Publication I lays the foundation of the thesis. A cost function for multi-layer perceptron (MLP) networks is developed in the minimum description length (MDL) framework. The presentation is given from the point of view of supervised learning as this is the learning method traditionally used with MLP networks. The possibility of unsupervised learning is briefly outlined. It transpired that the cost function has a Bayesian interpretation and essentially the same approach works for ensemble learning, the Bayesian method used in the remainder of the publications.

Publication II demonstrates that it is possible to apply ensemble learning to the unsupervised learning of linear independent component (or factor) analysis. The emphasis is on using full posterior approximations instead of point estimates, as that allows comparing between models and protects against overfitting. The treatment of the posterior distribution of variables which have mixture-of-Gaussians prior distributions is later replaced by the method borrowed from [3], but the treatment of other distributions in later publications is based on the methods presented here.

In publication III, multi-layer perceptrons are used for nonlinear factor analysis following the guidelines presented in publications I and II. The results are encouraging although the model used is rather small. The strategy for growing the network is inspired by the biological brain.

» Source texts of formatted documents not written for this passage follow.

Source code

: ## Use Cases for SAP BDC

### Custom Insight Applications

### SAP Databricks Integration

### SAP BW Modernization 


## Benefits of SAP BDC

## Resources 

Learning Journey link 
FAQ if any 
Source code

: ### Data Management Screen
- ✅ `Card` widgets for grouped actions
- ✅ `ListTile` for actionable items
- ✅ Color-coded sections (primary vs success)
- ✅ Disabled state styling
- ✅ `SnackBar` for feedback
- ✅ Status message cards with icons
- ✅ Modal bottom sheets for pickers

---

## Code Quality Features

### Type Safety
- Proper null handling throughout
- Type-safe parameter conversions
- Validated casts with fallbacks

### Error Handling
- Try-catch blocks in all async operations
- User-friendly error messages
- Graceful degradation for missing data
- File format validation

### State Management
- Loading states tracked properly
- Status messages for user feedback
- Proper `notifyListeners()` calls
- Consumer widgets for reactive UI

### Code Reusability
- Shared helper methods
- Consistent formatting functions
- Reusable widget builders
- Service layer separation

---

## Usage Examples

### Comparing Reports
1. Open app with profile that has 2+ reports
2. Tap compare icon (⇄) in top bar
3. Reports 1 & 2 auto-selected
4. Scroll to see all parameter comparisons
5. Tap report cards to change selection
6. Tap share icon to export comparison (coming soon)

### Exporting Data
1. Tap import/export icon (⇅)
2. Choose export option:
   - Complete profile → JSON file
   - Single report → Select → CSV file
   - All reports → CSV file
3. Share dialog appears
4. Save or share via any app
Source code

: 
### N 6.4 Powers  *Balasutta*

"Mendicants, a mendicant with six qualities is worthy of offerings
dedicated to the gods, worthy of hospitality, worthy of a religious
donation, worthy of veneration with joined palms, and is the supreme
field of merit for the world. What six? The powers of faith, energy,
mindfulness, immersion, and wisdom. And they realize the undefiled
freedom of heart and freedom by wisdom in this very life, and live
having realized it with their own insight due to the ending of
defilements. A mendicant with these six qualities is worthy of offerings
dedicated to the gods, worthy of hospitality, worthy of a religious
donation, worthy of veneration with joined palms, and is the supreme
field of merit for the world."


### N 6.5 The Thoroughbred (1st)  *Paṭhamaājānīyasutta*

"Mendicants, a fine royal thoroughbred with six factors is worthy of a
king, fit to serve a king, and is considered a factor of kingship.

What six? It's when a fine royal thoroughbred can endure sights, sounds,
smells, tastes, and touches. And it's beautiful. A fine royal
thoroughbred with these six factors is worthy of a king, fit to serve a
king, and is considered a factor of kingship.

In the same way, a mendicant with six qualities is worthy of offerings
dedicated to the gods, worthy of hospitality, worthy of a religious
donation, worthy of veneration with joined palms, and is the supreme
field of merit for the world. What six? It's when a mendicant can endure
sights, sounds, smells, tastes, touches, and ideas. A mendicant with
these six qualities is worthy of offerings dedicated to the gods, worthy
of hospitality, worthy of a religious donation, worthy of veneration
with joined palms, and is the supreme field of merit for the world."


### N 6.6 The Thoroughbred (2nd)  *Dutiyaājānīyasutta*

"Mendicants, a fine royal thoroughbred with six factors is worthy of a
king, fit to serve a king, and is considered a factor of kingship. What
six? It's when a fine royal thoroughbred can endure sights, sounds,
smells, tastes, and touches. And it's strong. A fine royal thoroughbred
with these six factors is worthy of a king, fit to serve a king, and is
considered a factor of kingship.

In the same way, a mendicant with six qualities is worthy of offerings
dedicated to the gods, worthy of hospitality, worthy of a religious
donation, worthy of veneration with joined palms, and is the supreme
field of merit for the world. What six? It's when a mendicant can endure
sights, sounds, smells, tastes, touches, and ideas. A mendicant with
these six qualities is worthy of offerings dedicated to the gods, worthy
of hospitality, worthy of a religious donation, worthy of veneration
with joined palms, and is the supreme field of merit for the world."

Mr. Xavier Giannakopoulos assisted in running the simulations.

Publication IV is a tutorial introduction to ensemble learning and appeared in the same volume as publication V. It is co-authored by Mr. James Miskin, who also had another paper using ensemble learning in the same volume. The credit of writing the part considering free form approximation in ensemble learning should go to James Miskin. The present author was responsible for the rest of the text: fixed form approximation, model selection and the relation to coding and the EM algorithm.

Most of the results concerning nonlinear factor analysis by an MLP network are contained in publication V. The article also includes a detailed account on the learning scheme used in the simulations. It turned out that the simple approximation developed in publication I and applied in publication III does not suffice for unsupervised learning of MLP networks. A more accurate and laborious approximation is used in publication V. The article also outlines nonlinear independent factor analysis which results as the combination of a nonlinear mapping and a non-Gaussian model for factors. Mr. Antti Honkela assisted in running the simulations.

Publication VI presents a more accurate and detailed derivation for nonlinear independent factor analysis than that provided in publication V.

The basic idea on which publication VII is based was first published in the technical report [72] which provides a new interpretation for the FastICA algorithm. This interpretation suggests various extensions of which a fast Bayesian independent component analysis algorithm utilising ensemble learning is given as an example. Dr. Petteri Pajunen contributed to writing and clarifying the style of presentation.

Publication VIII outlines a dynamic extension of the nonlinear independent factor analysis algorithm. The dynamics of the factors, or states in this case, are modelled by the same principles as the mapping from factors to observations. The extension is simple but has practical significance since time sequences with significant time structure are often encountered in practical problems.